* How to complete this task: Please show all lines of the records that include "bairro".

Given records START

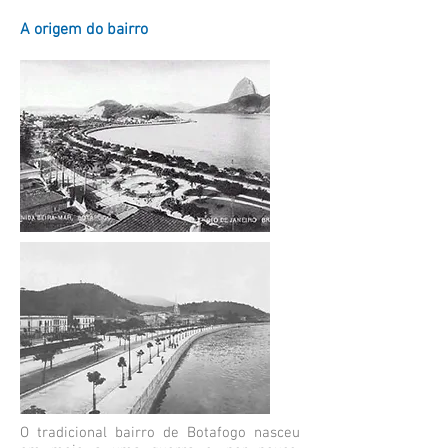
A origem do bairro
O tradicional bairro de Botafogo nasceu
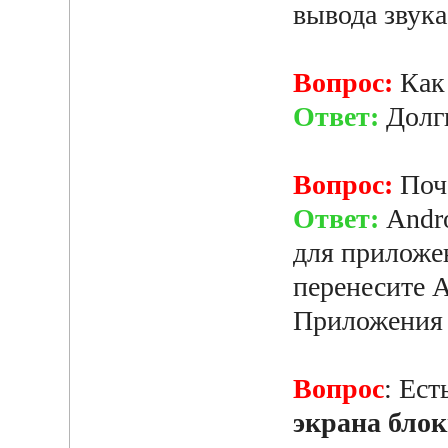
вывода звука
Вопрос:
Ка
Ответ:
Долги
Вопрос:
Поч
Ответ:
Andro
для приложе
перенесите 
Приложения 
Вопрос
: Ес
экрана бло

Given records END

* Solution to the problem:
A origem do bairro
O tradicional bairro de Botafogo nasceu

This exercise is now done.